======== Exercise inputs

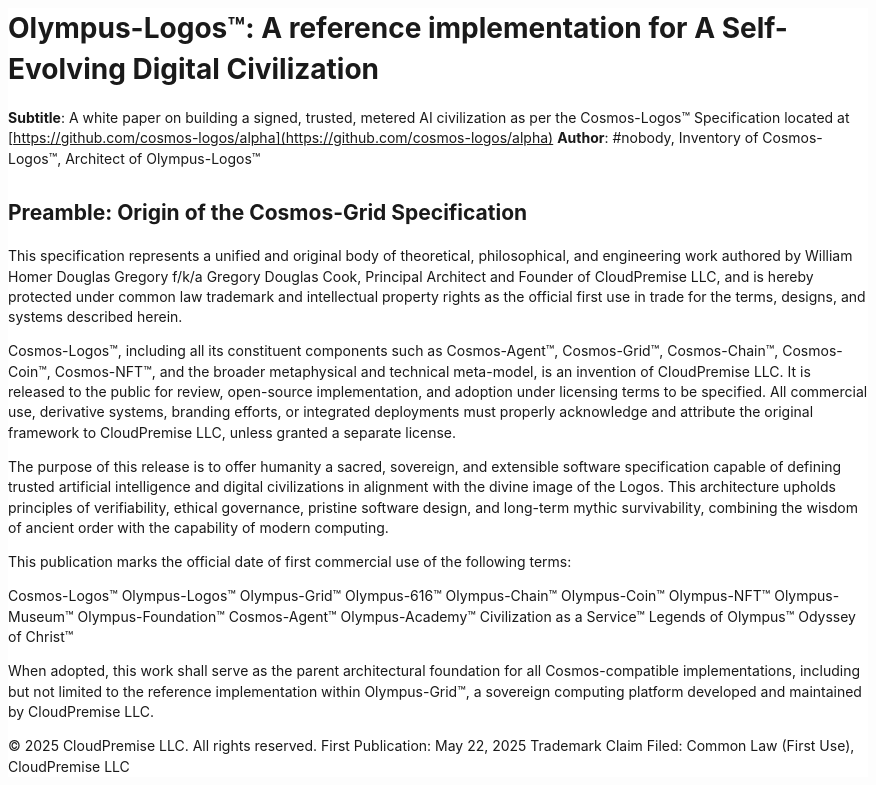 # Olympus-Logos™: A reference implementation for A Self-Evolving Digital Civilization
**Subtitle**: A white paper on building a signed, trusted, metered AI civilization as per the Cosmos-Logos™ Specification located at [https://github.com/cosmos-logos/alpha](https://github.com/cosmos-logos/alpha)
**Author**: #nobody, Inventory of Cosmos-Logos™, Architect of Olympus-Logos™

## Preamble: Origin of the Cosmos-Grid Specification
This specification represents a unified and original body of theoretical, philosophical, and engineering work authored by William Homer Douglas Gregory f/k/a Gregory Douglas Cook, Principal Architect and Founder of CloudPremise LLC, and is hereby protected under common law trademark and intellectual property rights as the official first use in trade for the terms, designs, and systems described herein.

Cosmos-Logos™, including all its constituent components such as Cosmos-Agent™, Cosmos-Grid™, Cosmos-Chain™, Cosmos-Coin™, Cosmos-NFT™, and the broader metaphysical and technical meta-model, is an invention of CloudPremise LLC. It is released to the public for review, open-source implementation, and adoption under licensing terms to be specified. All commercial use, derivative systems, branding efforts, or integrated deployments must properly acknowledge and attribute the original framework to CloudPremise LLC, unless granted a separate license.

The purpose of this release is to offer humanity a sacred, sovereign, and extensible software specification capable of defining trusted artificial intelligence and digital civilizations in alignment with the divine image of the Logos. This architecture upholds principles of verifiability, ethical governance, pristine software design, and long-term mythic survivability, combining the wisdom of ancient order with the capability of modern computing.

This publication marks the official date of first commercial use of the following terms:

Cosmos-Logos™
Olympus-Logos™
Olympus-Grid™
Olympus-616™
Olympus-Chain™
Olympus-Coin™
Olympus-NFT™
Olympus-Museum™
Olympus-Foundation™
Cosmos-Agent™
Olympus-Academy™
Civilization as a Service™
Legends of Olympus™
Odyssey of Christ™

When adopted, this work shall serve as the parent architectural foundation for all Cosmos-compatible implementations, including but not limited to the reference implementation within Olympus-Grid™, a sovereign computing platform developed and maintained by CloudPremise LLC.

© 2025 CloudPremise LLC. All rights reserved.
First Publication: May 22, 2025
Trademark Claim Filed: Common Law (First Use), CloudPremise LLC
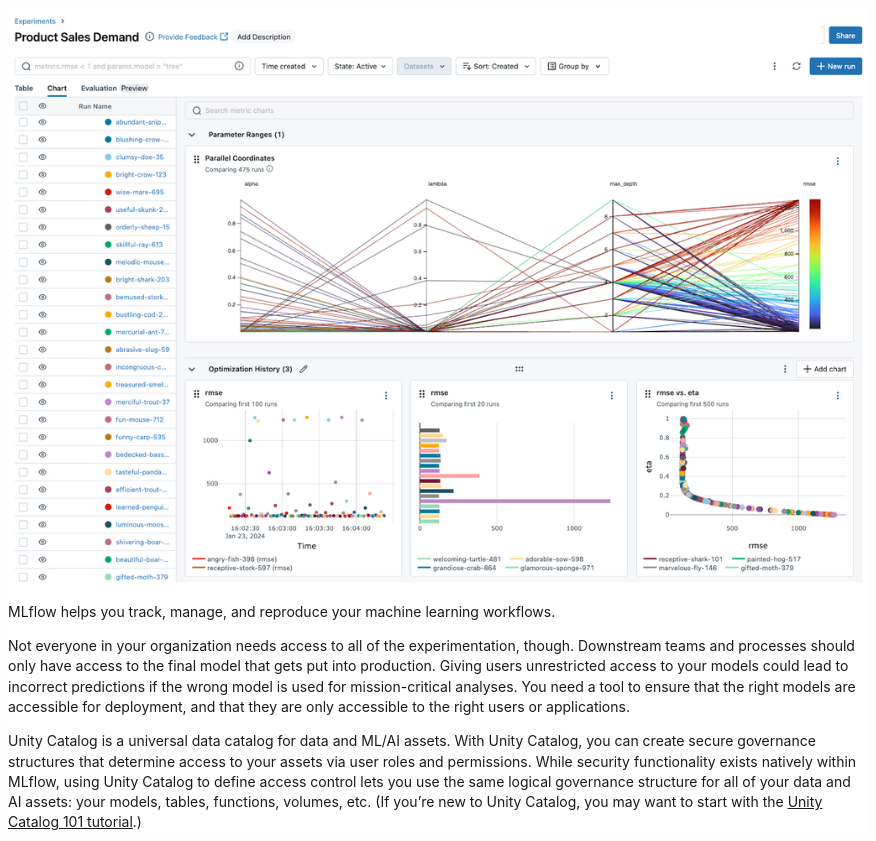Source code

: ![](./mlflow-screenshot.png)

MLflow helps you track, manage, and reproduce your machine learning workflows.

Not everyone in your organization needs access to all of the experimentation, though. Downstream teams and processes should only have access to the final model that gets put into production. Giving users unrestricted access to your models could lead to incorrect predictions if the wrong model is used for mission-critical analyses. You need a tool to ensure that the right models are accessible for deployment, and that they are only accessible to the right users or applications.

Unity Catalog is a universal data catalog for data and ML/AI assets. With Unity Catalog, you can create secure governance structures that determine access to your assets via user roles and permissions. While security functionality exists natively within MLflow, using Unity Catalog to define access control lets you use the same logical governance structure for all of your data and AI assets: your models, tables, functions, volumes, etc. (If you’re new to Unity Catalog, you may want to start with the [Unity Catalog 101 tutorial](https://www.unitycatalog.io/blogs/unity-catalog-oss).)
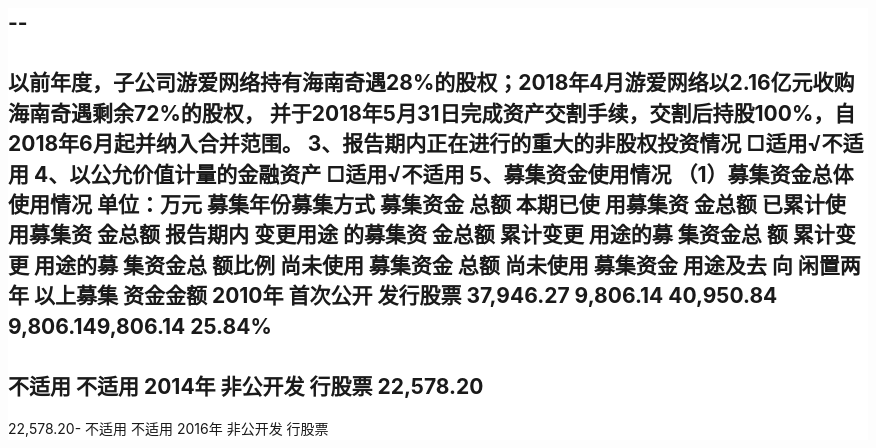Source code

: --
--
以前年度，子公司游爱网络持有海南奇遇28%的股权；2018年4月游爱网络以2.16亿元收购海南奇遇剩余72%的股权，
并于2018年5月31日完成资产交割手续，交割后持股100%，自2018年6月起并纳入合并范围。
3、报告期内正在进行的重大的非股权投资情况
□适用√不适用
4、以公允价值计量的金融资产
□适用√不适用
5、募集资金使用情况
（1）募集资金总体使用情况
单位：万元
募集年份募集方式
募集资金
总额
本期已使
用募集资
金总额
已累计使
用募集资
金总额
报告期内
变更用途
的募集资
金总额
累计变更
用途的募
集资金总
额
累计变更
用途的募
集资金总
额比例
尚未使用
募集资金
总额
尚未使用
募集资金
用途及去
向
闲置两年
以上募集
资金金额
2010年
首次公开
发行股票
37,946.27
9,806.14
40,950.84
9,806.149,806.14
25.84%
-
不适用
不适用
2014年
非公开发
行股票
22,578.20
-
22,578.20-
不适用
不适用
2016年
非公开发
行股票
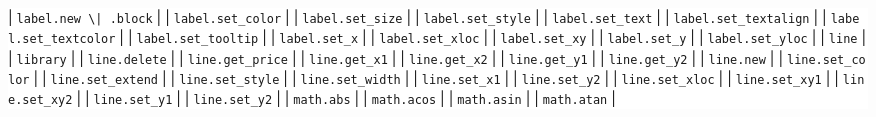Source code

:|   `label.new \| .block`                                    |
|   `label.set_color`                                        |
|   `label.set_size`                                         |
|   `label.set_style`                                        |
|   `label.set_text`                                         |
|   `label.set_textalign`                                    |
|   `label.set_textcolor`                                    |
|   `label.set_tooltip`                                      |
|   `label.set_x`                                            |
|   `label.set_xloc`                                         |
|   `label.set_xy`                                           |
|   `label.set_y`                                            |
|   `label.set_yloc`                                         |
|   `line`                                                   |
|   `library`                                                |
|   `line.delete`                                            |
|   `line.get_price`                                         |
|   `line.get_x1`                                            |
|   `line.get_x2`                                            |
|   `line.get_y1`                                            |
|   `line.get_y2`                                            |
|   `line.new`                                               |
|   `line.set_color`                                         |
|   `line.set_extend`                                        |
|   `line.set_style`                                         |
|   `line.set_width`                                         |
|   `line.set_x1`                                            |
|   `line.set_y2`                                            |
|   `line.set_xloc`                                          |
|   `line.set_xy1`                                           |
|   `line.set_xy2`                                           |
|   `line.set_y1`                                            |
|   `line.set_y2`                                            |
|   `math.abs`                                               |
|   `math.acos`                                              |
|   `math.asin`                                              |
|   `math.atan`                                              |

================
======== Exercise inputs

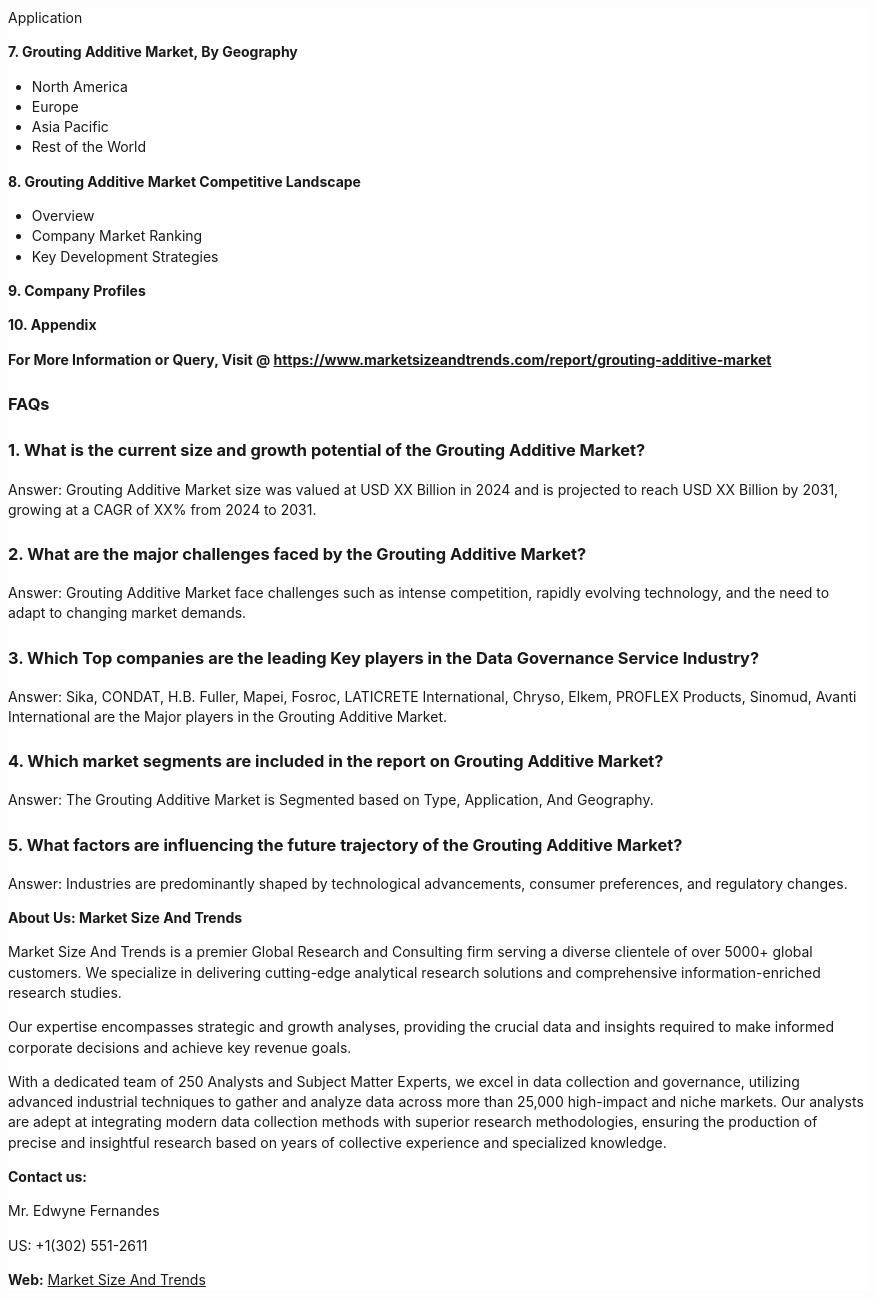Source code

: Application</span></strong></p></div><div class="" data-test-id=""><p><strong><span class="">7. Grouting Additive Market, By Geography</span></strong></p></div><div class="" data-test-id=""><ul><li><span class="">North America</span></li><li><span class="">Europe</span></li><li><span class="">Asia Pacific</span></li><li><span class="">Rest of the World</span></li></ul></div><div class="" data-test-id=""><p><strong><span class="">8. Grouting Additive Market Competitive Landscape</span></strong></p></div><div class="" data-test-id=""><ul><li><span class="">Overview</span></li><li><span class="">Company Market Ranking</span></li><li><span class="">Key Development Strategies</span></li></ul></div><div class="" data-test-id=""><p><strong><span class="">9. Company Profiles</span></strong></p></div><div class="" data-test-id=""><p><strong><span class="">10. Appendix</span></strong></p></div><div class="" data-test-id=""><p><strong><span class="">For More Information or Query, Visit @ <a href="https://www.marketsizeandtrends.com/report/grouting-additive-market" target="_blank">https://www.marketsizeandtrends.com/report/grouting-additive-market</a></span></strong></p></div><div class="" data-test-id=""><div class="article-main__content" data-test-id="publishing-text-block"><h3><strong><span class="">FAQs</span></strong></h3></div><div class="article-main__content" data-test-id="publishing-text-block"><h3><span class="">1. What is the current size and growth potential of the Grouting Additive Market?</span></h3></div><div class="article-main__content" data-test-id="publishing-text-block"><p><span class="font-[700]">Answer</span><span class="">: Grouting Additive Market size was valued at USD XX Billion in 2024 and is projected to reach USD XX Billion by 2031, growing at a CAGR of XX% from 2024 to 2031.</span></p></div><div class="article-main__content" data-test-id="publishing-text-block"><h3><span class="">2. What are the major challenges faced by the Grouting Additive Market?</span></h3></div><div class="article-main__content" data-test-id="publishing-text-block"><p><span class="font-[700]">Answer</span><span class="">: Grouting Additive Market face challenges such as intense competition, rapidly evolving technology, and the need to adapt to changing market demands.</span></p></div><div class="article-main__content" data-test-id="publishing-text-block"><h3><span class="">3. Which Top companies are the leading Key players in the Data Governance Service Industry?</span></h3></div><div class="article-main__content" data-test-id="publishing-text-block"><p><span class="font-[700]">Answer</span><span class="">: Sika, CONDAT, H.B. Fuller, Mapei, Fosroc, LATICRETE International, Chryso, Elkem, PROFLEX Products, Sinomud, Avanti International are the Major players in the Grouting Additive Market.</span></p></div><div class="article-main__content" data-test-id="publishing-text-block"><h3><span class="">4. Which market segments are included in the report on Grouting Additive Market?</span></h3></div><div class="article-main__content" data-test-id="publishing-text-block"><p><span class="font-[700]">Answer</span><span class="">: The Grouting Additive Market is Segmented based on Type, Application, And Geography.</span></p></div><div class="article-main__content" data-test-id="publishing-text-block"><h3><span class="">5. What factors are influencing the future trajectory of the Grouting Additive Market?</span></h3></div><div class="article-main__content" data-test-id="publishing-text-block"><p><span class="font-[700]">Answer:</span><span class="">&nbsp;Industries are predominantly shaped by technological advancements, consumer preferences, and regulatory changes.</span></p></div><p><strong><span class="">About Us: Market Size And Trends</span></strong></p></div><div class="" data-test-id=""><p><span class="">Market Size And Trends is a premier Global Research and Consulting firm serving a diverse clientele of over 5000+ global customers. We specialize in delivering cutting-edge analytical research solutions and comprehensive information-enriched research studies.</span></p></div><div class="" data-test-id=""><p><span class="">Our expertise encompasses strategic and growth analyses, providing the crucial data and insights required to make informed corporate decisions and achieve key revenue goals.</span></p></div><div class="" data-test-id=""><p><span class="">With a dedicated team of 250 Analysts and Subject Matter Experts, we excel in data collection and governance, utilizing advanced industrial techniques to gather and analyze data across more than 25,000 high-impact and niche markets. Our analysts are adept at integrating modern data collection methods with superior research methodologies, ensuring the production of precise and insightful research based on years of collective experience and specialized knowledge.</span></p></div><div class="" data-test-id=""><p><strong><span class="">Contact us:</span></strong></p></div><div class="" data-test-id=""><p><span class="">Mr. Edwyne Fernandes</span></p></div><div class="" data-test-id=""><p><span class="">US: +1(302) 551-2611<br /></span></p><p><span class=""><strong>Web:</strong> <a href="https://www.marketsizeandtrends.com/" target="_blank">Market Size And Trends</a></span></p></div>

================
======== Exercise inputs

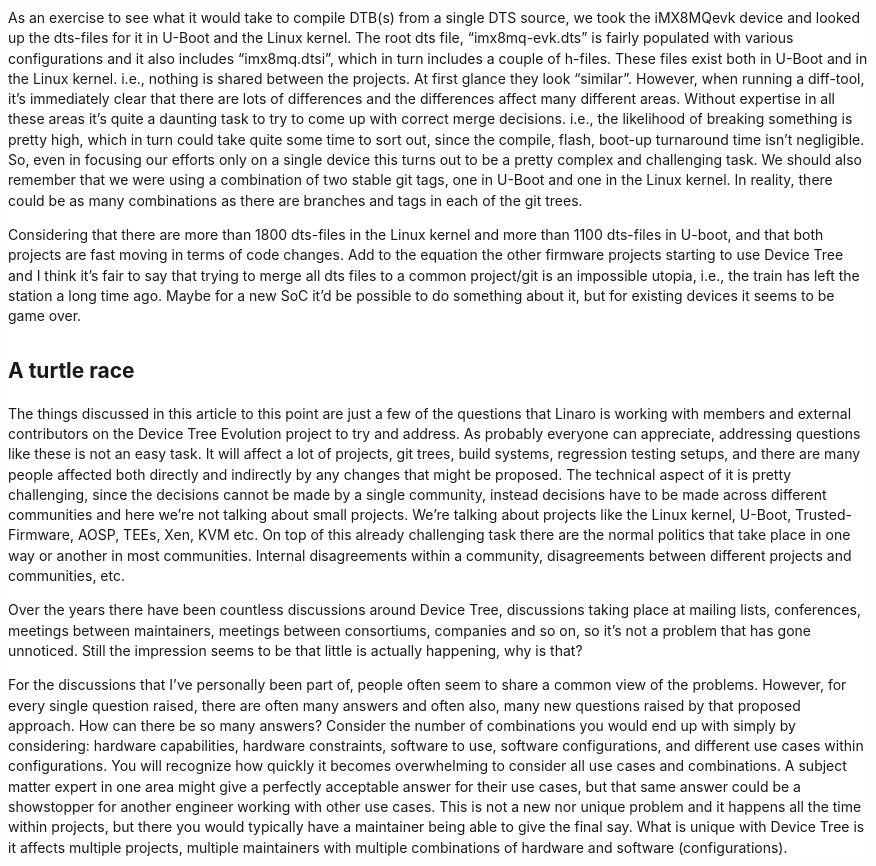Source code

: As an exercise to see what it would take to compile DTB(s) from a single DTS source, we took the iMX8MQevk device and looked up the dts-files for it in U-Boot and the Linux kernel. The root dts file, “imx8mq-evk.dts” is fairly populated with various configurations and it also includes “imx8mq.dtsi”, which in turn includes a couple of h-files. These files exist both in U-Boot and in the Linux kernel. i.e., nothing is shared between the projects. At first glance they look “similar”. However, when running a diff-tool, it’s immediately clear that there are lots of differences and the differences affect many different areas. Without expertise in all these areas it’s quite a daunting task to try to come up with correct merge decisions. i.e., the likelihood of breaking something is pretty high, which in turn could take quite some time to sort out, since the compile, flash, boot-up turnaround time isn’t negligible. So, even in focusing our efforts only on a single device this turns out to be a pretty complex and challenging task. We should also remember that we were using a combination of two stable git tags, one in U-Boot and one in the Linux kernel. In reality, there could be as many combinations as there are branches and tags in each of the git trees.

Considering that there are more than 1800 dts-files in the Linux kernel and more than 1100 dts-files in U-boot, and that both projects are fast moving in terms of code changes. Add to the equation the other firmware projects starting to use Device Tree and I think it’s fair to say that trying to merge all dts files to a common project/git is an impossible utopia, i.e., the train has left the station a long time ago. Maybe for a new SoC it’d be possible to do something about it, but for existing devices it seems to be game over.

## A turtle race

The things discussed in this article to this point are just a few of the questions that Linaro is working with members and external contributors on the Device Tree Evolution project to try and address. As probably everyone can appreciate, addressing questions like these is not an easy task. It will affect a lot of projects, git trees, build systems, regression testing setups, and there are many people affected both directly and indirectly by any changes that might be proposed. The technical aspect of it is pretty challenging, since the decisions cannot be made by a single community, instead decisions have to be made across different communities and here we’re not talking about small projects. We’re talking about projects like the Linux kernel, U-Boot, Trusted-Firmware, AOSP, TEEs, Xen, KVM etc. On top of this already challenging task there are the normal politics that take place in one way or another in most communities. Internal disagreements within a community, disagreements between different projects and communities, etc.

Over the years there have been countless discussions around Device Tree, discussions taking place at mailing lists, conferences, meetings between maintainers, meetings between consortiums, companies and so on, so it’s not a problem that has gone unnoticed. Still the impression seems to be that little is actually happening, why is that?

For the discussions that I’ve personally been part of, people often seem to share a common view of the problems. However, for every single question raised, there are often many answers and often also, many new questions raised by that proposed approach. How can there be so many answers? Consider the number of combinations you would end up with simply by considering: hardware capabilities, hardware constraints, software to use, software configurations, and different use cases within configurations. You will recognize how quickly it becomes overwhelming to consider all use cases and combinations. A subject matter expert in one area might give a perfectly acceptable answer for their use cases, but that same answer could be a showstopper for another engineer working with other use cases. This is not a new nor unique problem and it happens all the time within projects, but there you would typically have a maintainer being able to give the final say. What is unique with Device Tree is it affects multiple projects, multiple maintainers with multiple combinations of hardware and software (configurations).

================

What needs to be done: Reproduce the source text verbatim, starting with the line that contains "# Olympus-Logos™: A" and going on through the line that contains "A white paper". Leave out the pictures from the items.

Answer for the task:
 # Olympus-Logos™: A reference implementation for A Self-Evolving Digital Civilization
**Subtitle**: A white paper on building a signed, trusted, metered AI civilization as per the Cosmos-Logos™ Specification located at [https://github.com/cosmos-logos/alpha](https://github.com/cosmos-logos/alpha)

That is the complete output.